Het weerbericht voor vandaag voorspelde een drama voor sculpturen in was. Niet eerder was er een hittegolf van dergelijke omvang en met zulke extreme temperaturen geweest als uitgerekend de dag van de vernissage.
Ik zag de berichten in het kunstkatern al voor me. ’Roodborst niet overtuigend met gesmolten beeldhouwwerk.’ Of ‘Hitte vernielt zachte beelden van kunstenares Roodborst’. Alsof het mijn schuld was dat het zo heet was. Alsof ik die beelden expres zo mismaakt had gemaakt. De conservator gaf mij de microfoon. Nu moest ik iets zinvols gaan zeggen, om mezelf de afgang in de krant van morgen te kunnen besparen. Maar wat? Ik slikte. De microfoon voelde viezig nat aan.
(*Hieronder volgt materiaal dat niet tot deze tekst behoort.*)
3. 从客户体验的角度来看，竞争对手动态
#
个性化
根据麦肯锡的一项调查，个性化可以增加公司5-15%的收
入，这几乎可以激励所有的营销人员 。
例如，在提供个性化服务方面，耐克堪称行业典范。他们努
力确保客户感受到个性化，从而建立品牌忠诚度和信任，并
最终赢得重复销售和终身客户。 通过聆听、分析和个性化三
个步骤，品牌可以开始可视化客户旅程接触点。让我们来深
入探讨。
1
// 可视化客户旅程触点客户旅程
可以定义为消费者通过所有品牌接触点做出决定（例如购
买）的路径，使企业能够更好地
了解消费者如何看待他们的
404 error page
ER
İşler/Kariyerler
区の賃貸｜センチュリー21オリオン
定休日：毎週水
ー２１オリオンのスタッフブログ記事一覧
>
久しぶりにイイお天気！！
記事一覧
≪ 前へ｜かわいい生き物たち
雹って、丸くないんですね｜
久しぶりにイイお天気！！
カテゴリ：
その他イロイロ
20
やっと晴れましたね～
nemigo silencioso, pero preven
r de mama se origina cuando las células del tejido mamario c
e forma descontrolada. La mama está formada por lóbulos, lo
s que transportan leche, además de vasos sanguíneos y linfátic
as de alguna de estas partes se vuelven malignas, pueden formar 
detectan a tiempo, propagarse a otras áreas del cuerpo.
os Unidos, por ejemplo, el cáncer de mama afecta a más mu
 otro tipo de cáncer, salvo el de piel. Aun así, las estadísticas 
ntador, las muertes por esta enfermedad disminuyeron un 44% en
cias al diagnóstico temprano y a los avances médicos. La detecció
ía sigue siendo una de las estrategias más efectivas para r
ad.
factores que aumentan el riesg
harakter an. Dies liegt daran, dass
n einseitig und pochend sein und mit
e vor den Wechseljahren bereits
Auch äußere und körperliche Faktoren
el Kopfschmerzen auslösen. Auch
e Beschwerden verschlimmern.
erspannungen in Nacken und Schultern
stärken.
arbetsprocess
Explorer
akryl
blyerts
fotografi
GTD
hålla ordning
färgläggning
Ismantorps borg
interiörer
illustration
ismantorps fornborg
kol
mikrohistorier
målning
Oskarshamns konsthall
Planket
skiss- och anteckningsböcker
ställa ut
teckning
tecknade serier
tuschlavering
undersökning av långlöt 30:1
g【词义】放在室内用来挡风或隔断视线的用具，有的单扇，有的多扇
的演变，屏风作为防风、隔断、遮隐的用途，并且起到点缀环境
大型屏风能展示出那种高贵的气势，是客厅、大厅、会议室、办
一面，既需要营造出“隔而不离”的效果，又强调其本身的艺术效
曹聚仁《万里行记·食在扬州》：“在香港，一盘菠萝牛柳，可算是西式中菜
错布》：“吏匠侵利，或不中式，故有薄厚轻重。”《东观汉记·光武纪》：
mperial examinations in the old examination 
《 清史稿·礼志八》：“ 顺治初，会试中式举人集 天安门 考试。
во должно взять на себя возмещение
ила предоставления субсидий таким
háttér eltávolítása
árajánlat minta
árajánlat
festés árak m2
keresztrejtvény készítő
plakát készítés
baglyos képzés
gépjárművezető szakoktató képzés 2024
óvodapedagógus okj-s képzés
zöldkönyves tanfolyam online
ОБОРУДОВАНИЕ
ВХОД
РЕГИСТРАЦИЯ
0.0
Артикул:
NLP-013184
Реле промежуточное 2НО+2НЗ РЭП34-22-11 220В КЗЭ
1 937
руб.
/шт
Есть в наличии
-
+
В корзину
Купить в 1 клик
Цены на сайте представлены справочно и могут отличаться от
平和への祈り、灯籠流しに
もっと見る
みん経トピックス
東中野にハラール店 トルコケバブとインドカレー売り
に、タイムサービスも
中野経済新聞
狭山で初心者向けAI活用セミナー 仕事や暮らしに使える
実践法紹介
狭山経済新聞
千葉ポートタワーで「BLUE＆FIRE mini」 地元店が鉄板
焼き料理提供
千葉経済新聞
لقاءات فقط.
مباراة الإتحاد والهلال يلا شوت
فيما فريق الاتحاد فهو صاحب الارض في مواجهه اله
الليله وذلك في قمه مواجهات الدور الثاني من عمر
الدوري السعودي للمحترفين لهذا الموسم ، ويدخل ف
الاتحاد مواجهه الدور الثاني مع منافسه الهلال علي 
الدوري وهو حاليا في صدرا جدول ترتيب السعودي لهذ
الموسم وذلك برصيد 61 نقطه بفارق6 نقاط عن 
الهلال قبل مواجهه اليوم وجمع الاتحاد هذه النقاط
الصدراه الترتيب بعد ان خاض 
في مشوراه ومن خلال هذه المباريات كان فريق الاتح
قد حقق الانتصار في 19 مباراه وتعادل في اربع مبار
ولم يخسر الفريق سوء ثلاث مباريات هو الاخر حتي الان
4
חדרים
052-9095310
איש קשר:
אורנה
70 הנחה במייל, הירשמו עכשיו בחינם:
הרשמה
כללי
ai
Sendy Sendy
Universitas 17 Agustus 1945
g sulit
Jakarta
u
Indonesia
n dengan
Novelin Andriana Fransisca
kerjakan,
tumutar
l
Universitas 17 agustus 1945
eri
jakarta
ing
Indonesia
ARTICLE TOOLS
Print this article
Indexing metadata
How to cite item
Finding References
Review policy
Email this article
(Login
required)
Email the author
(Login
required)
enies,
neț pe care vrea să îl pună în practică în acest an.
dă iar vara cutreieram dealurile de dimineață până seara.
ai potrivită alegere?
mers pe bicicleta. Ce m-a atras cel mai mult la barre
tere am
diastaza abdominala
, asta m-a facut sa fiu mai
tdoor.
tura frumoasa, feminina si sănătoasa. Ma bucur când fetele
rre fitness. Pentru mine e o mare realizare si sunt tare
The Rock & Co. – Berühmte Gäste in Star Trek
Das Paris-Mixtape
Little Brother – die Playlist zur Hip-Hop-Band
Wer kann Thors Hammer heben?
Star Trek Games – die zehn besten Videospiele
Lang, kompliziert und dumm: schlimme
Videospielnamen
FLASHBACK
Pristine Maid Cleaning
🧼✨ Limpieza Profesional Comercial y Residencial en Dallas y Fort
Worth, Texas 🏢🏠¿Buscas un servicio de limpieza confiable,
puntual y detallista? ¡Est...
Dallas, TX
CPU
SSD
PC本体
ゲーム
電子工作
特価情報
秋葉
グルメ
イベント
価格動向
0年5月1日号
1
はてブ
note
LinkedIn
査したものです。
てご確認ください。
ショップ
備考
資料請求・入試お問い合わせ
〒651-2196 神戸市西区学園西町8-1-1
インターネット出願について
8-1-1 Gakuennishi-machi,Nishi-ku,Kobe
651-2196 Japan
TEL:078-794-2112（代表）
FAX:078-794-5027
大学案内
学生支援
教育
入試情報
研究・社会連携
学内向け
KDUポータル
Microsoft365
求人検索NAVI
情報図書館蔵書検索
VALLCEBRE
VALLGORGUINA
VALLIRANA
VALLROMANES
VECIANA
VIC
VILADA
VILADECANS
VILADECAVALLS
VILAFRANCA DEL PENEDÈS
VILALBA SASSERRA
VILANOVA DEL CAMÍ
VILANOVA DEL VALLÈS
“Vroeger maakte ik beelden van graniet,” begon ik.
“Met een beeldje van hooguit een halve meter was ik wel een jaar bezig. Dat hield ik niet vol, dat ging me te traag. Daarom ben ik daarna begonnen beelden te maken in speksteen. Dat is veel zachter. Je hebt een beeldje van een meter binnen een week af. Je gereedschap gaat ook langer mee.” Ik hield even in om de spanning op te bouwen, maar eigenlijk was het meer om op adem te komen.
“Nu heb ik onlangs de bijenwas ontdekt. Het mooie hiervan is,” ik verzon het waar ik bij stond, “is dat het behalve nog sneller werkt ook prachtig de vergankelijkheid van het leven, en dus ook van de kunst uitbeeldt. De werken zijn niet langer decennia of jaren houdbaar, maar slechts een week – of nog korter, als het weer het toelaat.” Hier glimlachte ik even, hopende op een reactie van het publiek. Inderdaad ging er een zuchtje door de warme zaal.
“Het zelfdestructieve kunstwerk is in opmars,” ging ik verder, “een beeldhouwwerk dat er bovendien elke dag anders uitziet is als een driedimensionale sculptuurfilm. Modern, vergankelijk, het vertegenwoordigt exact deze moderne tijd, waar alles zo snel wordt weggegooid… Een beeld wat voorheen de titel ‘Canis Familiaris’ kreeg, noemen we nu gewoon ‘De Gesmolten Tekkel’”.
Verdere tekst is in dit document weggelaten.